We had planned a trip to see the Caddo Mounds that afternoon but after breakfast, we had a few hours available, so we decided that since we were here, we would take a look around town.  The first stop was the arboretum and gardens at Stephen F. Austin University.  It was a good choice; they were magnificent.  I can only imagine what they look like in the spring when the hundreds of azaleas are in bloom.   Then we drove around the old part of town to have a look at the grand old houses and neighborhoods.  Along the way, we stumbled across a sign that said “Old University Building” and pointed to the left.  I thought it was a part of the SFA campus and figured I’d have a look.  As it turns out, by accident really, we had stumbled onto the site of the first college in the newly founded Republic of Texas.

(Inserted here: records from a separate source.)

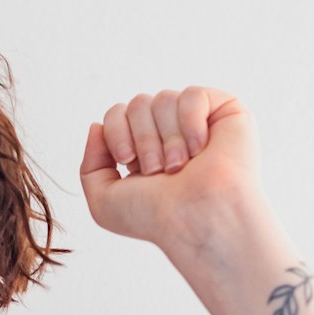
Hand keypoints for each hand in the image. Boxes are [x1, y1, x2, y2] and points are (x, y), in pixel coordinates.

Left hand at [79, 87, 262, 249]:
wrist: (195, 219)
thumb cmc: (155, 217)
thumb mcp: (104, 201)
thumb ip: (90, 165)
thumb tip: (96, 125)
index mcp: (143, 149)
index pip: (116, 113)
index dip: (116, 132)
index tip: (128, 162)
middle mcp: (170, 133)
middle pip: (138, 103)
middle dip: (143, 139)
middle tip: (158, 171)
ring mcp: (197, 122)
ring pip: (164, 99)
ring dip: (167, 138)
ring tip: (180, 166)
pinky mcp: (224, 113)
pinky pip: (192, 95)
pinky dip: (190, 122)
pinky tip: (200, 148)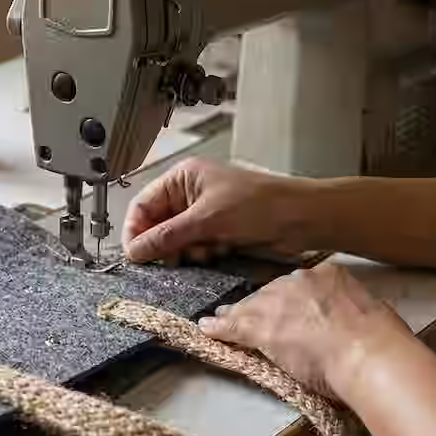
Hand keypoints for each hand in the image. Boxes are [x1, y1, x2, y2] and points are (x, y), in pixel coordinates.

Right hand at [123, 158, 314, 262]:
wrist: (302, 219)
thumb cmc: (258, 206)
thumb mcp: (206, 220)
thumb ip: (165, 237)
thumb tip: (132, 252)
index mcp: (182, 178)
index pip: (143, 206)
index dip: (136, 231)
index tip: (136, 256)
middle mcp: (189, 194)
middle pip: (157, 226)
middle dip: (166, 244)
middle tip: (176, 258)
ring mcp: (204, 214)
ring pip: (176, 241)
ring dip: (187, 252)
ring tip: (207, 251)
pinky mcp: (218, 232)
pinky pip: (194, 249)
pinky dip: (201, 255)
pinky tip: (219, 252)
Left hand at [199, 262, 414, 397]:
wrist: (367, 353)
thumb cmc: (379, 341)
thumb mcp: (371, 315)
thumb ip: (351, 314)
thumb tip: (351, 325)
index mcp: (330, 275)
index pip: (300, 285)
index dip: (290, 300)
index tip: (289, 310)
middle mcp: (299, 281)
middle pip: (271, 293)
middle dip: (263, 306)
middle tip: (254, 317)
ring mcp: (277, 301)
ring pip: (250, 307)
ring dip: (235, 316)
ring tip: (220, 320)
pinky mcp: (260, 326)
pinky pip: (233, 325)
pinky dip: (219, 328)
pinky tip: (207, 329)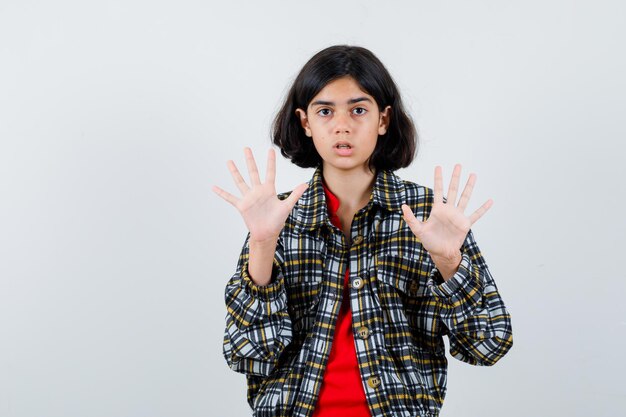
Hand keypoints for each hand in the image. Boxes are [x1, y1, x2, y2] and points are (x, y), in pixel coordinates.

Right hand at [212, 147, 308, 242]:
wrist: (267, 234)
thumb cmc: (277, 221)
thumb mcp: (287, 206)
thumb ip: (295, 195)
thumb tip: (306, 184)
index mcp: (269, 190)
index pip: (270, 172)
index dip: (270, 161)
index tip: (270, 150)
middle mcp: (258, 191)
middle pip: (253, 172)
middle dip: (250, 160)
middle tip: (246, 148)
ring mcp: (249, 197)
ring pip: (240, 181)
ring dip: (234, 171)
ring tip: (229, 161)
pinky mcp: (242, 205)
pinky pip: (230, 197)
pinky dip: (221, 193)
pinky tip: (214, 187)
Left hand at [401, 164, 492, 279]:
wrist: (441, 253)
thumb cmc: (430, 241)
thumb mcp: (418, 229)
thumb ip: (410, 218)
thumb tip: (402, 206)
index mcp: (438, 209)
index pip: (438, 190)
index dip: (438, 179)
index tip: (439, 167)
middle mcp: (449, 210)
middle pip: (453, 190)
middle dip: (455, 178)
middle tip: (458, 165)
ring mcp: (458, 216)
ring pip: (465, 198)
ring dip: (469, 187)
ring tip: (473, 175)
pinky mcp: (465, 224)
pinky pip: (476, 215)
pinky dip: (483, 208)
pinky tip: (490, 201)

I was absolutely delighted when I realized what I was looking at.  Being a professor, that probably had more meaning for me than for most people.  But that tie to history, to education, to the days when Texas was a republic, had a haunting effect on me.  I’d not had this feeling since that moment long ago on a train out of London, when I first saw the spires of the Oxford University campus.  It was almost a religious experience.

As the mid-day approached, it was time to move on.  We headed out to the Caddo Mounds site and spent a couple of hours there before coming back to town and a fantastic dinner at Clear Springs Café.  What a day it had been.  I realized that somewhere in the last 12 hours, I had changed my way of looking at Naca-nowhere.

That night, back on the cabin porch my thoughts went in a very different direction.  This time the randomness was gone.  There was no stream of consciousnessno James Joyce novel.  I was focused on just one thing.  I had seriously misjudged this town and, as a result, for 20 years I had missed the opportunities I found here this weekend.

And then I thought about all the other opportunities I may have missed in my life because of my hardheaded propensity for preconceived notions of this type.  Were there places that could have been special to me?  Were there people who could have been important?  Were there experiences that would have been life-changers but never had a chance because I just blew them off?  I can’t say that I recommend this kind of self-examination to anyone; the answers you get might be scary.

But there is always a bright side.  Everything that happens, especially the unpleasant things, are learning experiences.  I had a lot to learn from this weekend.  In looking back now, I think I can more clearly see the lesson.  In the time left to me, I suspect I will be far more open-minded about the places and experiences that present themselves.   Will I drive to Houston?  Probably not—for me it is still a place to drive through.  But I’m pretty sure the number of places I drive to in my life will increase greatly.  You can count on that.